Much of this library is generic (can be applied to any transformer model). As a "real-world" testbed to help refine this library we use models trained to perform integer addition and subtraction (e.g. 133357+182243=+0315600 and 123450-345670=-0123230). Arithmetic-specific algorithm sub-task searches are defined (e.g. Base Add, Use Sum 9, Make Carry, Base Subtract, Borrow One). Addition and Subtraction hypothesises are described and evaluated in the Colab notebook QuantaMathsAnalyse.ipynb. Arithmetic-specific python code is in files like maths_config.py.
This library contains files:
-
Notebooks: Jupyter notebooks which are run in Google Colab or Jupyter:
- Train: Colab QuantaMathsTrain.ipynb is used to train transformer arithmetic models.
- Outputs pth and json files that are (manually) stored on HuggingFace
- Analysis: Colab QuantaMathsAnalyse.ipynb is used to analyze the behavior and algorithm sub-tasks of transformer arithmetic models
- Inputs pth files (generated above) from HuggingFace
- Outputs *_behavior and *_algorithm json files that are (manually) stored on HuggingFace
- Algorithm: Colab QuantaMathsAlgorithm.ipynb describes/tests an overall algorithm for a model (based on behavior and algorithm sub-tasks data)

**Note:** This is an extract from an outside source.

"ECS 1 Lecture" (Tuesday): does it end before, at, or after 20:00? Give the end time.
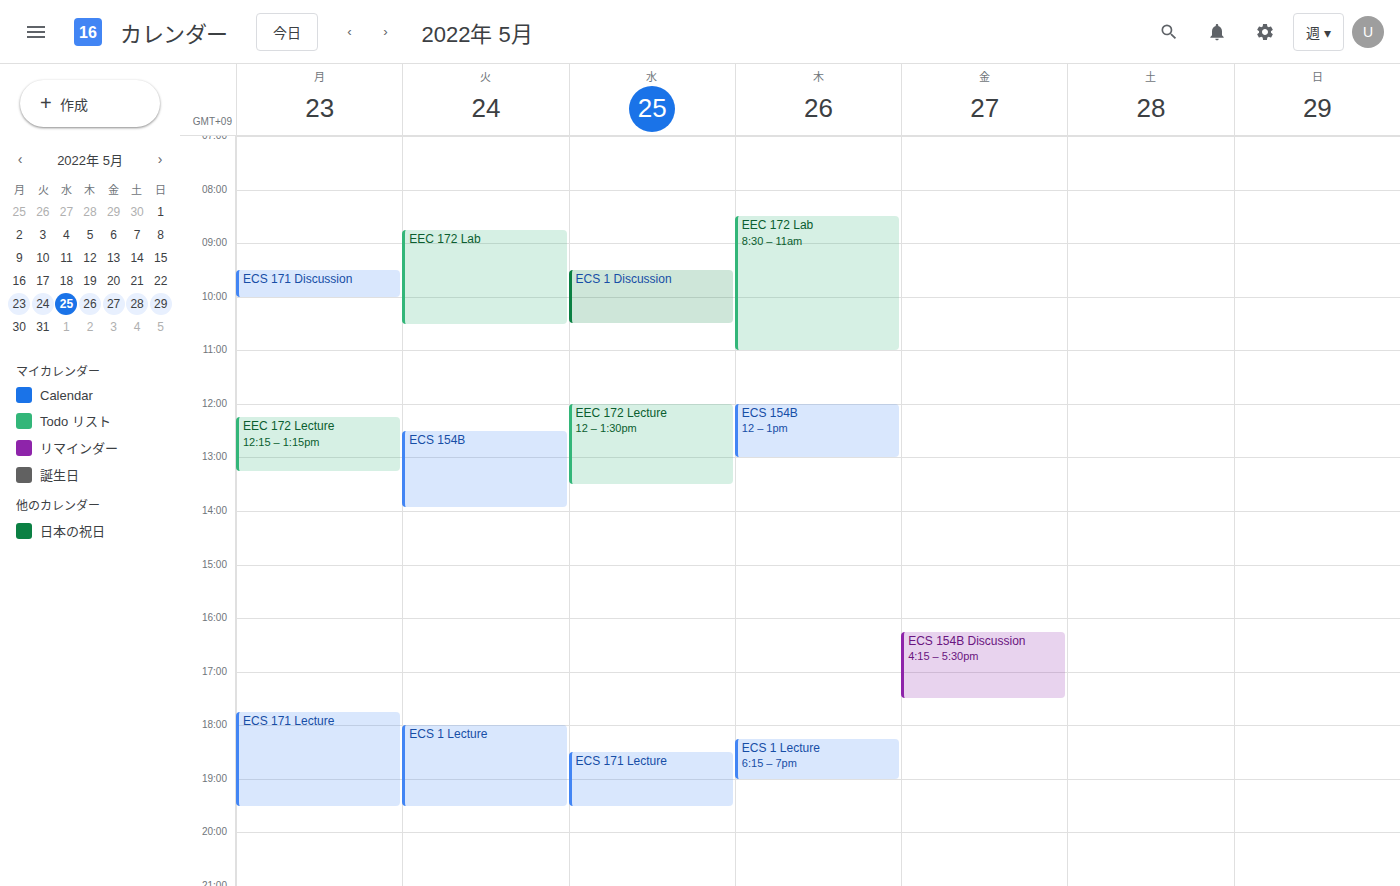
19:30 -- before 20:00, 30 minutes above the 20:00 line.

- Inputs *_behavior and *_algorithm json files (generated above) from HuggingFace
- Train: Colab QuantaMathsTrain.ipynb is used to train transformer arithmetic models.
-
QuantaMechInterp: Python library code imported into the notebooks:
- model_*.py: Contains the configuration of the transformer model being trained/analysed. Includes class ModelConfig
- useful_*.py: Contains data on the useful token positions and useful nodes (attention heads and MLP neurons) that the model uses in predictions. Includes class UsefulConfig derived from ModelConfig. Refer Useful_Tags for more detail.
- algo_*.py: Contains tools to support declaring and validating a model algorithm. Includes class AlgoConfig derived from UsefulConfig.

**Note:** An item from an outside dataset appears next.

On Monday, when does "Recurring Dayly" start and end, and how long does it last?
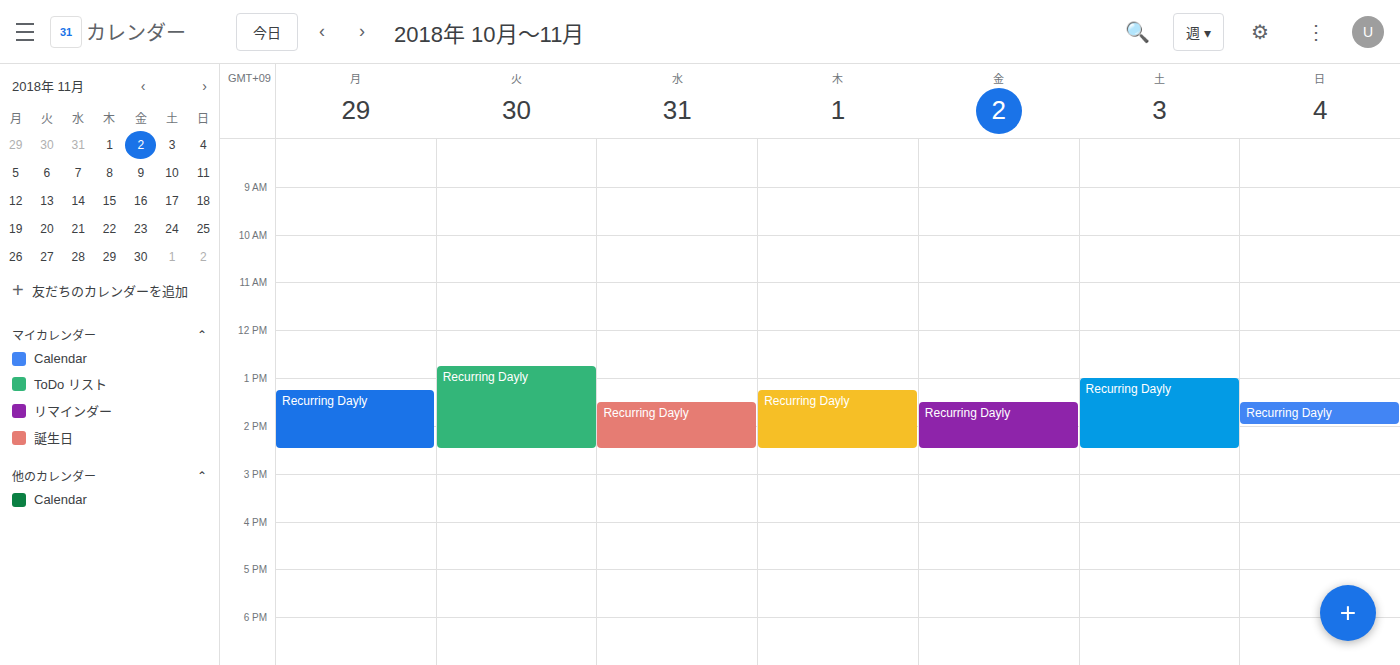
1:15 PM to 2:30 PM, 1 hour 15 minutes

- quanta_*.py: Contains categorisations of model behavior (aka quanta), with ways to detect, filter and graph them. Refer Filter for more detail.
- ablate_*.py: Contains ways to "intervention ablate" the model and detect the impact of the ablation
- maths_*.py: Contains specializations of the above specific to arithmetic (addition and subtraction) transformer models. Includes class MathsConfig derived from AlgoConfig.
-
Tests: Unit tests
The HuggingFace website holds the output files generated by the CoLab notebooks for ~45 models:
For each model these output files available are:
- model's weight (model.pth),
- model's training details (training.json),
- generic analysis facts (behavior.json), and
- maths-specific results from searching for hypothesis algorithm features (features.json)
Refer Hugging_Models for more detail.
The papers associated with this content are:
- Understanding Addition in Transformers: https://arxiv.org/abs/2310.13121 . Aka Paper1. Model add_d5_l1_h3_t30K is very similar to the one in this paper.
- Increasing Trust in Language Models through the Reuse of Verified Circuits. https://arxiv.org/abs/2402.02619
Most exploratory work is done in a Google Colab in the 'train and 'analyse' notebooks. After some new code is successfully developed and tested in the notebook, the code is migrated to the quanta_tools code folder.